* WORK TASK
Write out the records from their beginning through the line containing "ello se beneficiaron", copying every line character for character, that final line included.
• • •
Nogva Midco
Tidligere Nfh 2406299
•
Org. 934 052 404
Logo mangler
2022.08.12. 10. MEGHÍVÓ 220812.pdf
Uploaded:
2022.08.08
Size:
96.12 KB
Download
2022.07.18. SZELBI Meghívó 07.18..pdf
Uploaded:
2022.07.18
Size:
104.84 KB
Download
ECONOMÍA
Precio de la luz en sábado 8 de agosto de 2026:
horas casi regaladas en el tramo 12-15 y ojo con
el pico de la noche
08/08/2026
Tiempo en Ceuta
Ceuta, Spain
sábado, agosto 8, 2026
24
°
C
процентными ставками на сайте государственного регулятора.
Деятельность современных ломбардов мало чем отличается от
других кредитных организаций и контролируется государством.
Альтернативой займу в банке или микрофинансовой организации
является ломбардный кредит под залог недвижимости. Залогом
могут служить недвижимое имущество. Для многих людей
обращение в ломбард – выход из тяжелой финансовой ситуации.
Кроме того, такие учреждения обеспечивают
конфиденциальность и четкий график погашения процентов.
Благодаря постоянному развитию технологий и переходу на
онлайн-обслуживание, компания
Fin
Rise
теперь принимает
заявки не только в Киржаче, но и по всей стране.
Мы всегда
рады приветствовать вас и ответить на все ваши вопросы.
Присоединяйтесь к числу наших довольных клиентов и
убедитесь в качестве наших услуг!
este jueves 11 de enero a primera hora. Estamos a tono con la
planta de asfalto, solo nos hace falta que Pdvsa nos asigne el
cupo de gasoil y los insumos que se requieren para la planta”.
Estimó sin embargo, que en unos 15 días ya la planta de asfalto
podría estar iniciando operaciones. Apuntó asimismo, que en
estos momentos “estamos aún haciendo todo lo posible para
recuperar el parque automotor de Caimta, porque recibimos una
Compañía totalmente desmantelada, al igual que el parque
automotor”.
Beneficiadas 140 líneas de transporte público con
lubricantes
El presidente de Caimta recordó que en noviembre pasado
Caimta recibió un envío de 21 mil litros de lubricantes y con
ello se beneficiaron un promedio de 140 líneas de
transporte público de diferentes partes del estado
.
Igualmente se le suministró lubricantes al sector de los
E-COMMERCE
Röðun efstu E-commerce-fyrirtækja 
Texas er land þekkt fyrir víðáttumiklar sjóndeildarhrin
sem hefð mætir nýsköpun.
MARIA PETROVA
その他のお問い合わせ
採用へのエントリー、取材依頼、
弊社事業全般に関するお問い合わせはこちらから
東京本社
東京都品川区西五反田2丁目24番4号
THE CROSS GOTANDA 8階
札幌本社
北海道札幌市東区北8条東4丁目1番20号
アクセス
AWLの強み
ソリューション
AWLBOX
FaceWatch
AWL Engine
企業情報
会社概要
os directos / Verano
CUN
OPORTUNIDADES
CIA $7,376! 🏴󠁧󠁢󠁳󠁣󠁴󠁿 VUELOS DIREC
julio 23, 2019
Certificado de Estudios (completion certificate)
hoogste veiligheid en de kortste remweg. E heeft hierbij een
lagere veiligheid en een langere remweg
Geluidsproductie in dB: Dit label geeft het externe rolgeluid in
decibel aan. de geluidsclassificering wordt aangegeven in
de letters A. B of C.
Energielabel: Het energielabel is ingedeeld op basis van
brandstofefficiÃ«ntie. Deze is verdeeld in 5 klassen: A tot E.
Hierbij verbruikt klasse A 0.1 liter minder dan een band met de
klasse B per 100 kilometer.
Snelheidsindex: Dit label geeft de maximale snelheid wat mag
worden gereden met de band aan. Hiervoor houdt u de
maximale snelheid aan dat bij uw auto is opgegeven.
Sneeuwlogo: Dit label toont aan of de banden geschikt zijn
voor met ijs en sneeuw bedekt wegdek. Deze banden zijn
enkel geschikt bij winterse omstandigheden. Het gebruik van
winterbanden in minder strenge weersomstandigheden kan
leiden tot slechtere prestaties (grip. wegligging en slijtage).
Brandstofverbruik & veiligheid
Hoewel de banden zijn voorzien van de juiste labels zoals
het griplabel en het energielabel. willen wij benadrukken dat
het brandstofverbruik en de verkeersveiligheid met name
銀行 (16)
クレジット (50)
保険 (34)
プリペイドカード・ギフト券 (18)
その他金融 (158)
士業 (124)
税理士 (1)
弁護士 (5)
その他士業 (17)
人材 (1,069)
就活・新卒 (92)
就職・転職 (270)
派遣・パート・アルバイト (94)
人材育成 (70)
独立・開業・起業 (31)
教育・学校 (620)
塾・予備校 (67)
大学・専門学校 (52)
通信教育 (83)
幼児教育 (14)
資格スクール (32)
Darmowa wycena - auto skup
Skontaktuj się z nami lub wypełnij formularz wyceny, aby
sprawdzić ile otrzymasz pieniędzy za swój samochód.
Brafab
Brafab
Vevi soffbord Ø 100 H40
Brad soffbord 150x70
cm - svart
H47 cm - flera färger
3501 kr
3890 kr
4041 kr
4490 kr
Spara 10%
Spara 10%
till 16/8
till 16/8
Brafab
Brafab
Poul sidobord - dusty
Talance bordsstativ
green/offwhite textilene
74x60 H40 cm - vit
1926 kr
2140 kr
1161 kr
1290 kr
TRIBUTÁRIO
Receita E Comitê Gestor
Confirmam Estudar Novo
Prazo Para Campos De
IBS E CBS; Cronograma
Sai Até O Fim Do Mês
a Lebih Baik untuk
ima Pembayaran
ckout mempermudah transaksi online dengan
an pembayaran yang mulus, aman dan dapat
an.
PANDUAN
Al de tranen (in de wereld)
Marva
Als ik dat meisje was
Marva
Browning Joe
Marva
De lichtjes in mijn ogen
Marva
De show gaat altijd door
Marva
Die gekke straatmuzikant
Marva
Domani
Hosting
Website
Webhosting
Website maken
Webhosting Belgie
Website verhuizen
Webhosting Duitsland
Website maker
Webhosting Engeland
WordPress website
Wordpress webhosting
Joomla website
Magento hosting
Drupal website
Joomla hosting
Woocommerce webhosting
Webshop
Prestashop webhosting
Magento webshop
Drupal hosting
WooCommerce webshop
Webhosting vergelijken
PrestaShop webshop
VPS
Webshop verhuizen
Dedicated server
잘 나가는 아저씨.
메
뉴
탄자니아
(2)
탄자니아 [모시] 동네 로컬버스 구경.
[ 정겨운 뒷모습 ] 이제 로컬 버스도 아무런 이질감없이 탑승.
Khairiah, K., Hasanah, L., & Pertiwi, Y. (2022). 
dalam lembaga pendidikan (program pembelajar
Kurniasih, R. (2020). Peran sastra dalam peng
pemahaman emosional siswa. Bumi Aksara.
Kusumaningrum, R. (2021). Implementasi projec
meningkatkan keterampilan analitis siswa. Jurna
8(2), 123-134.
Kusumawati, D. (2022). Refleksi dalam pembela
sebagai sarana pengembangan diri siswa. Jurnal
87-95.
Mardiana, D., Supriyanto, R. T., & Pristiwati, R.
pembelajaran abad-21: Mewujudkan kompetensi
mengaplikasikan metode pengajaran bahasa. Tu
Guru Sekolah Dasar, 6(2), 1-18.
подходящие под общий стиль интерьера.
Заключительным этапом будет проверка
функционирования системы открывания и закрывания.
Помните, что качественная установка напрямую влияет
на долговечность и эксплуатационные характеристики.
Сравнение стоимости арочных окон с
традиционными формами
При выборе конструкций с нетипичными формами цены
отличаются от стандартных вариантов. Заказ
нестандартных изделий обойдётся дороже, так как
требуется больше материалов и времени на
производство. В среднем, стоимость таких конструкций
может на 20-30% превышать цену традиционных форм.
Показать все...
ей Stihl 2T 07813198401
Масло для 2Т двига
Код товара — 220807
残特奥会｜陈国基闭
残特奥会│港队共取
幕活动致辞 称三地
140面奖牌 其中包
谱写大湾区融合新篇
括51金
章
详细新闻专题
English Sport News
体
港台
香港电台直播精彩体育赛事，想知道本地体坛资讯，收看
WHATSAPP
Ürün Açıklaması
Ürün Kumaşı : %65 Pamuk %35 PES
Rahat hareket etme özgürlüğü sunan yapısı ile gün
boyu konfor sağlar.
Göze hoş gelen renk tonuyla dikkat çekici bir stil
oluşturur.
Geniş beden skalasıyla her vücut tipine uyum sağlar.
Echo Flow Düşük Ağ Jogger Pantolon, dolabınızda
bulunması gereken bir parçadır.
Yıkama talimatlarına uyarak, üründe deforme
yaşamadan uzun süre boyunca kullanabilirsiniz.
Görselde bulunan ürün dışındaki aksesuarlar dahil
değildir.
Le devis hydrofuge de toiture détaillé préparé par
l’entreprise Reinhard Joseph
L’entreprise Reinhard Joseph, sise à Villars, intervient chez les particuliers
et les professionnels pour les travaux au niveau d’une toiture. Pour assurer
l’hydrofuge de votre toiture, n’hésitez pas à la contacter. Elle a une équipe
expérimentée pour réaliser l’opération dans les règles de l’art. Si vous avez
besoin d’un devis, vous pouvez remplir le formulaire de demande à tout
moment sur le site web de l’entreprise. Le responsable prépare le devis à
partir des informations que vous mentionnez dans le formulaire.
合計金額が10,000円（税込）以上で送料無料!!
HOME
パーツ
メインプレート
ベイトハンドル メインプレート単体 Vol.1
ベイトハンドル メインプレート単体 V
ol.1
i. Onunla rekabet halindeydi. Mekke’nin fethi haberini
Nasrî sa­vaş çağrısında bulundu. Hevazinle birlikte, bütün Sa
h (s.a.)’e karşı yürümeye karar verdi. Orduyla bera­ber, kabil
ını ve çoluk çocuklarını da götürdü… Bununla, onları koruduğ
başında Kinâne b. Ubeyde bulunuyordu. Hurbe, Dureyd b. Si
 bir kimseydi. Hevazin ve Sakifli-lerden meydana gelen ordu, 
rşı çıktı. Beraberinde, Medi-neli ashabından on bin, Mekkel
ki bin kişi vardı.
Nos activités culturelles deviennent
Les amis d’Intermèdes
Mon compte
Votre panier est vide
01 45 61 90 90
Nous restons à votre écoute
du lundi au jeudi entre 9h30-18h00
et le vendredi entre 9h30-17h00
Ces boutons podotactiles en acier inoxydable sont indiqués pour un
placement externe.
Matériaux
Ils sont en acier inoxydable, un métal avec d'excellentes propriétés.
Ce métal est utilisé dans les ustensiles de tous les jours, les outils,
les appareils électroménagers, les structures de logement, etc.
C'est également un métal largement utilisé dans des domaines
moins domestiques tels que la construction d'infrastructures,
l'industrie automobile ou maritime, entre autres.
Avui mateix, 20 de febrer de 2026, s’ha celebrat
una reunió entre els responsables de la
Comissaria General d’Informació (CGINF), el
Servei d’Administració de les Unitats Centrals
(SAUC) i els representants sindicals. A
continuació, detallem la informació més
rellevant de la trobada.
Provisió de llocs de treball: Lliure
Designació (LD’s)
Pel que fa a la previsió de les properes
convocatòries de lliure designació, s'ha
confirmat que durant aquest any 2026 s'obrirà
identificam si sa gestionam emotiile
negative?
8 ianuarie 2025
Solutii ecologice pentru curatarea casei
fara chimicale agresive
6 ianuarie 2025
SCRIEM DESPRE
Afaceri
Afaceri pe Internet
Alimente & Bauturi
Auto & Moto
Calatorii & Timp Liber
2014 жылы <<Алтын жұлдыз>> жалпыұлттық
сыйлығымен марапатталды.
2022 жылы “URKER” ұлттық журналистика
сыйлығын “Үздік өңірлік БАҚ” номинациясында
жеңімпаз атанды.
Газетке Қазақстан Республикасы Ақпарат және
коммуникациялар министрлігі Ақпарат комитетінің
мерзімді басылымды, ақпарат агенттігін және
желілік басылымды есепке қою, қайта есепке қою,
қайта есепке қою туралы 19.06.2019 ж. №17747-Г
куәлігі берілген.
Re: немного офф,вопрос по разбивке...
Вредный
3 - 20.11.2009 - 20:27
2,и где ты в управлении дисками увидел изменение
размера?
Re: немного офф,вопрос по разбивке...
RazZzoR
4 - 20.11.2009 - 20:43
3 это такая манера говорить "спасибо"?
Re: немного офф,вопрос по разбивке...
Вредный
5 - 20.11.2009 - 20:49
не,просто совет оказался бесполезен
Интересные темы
• • •
* OUTPUT FOR THIS EXERCISE
Nogva Midco
Tidligere Nfh 2406299
•
Org. 934 052 404
Logo mangler
2022.08.12. 10. MEGHÍVÓ 220812.pdf
Uploaded:
2022.08.08
Size:
96.12 KB
Download
2022.07.18. SZELBI Meghívó 07.18..pdf
Uploaded:
2022.07.18
Size:
104.84 KB
Download
ECONOMÍA
Precio de la luz en sábado 8 de agosto de 2026:
horas casi regaladas en el tramo 12-15 y ojo con
el pico de la noche
08/08/2026
Tiempo en Ceuta
Ceuta, Spain
sábado, agosto 8, 2026
24
°
C
процентными ставками на сайте государственного регулятора.
Деятельность современных ломбардов мало чем отличается от
других кредитных организаций и контролируется государством.
Альтернативой займу в банке или микрофинансовой организации
является ломбардный кредит под залог недвижимости. Залогом
могут служить недвижимое имущество. Для многих людей
обращение в ломбард – выход из тяжелой финансовой ситуации.
Кроме того, такие учреждения обеспечивают
конфиденциальность и четкий график погашения процентов.
Благодаря постоянному развитию технологий и переходу на
онлайн-обслуживание, компания
Fin
Rise
теперь принимает
заявки не только в Киржаче, но и по всей стране.
Мы всегда
рады приветствовать вас и ответить на все ваши вопросы.
Присоединяйтесь к числу наших довольных клиентов и
убедитесь в качестве наших услуг!
este jueves 11 de enero a primera hora. Estamos a tono con la
planta de asfalto, solo nos hace falta que Pdvsa nos asigne el
cupo de gasoil y los insumos que se requieren para la planta”.
Estimó sin embargo, que en unos 15 días ya la planta de asfalto
podría estar iniciando operaciones. Apuntó asimismo, que en
estos momentos “estamos aún haciendo todo lo posible para
recuperar el parque automotor de Caimta, porque recibimos una
Compañía totalmente desmantelada, al igual que el parque
automotor”.
Beneficiadas 140 líneas de transporte público con
lubricantes
El presidente de Caimta recordó que en noviembre pasado
Caimta recibió un envío de 21 mil litros de lubricantes y con
ello se beneficiaron un promedio de 140 líneas de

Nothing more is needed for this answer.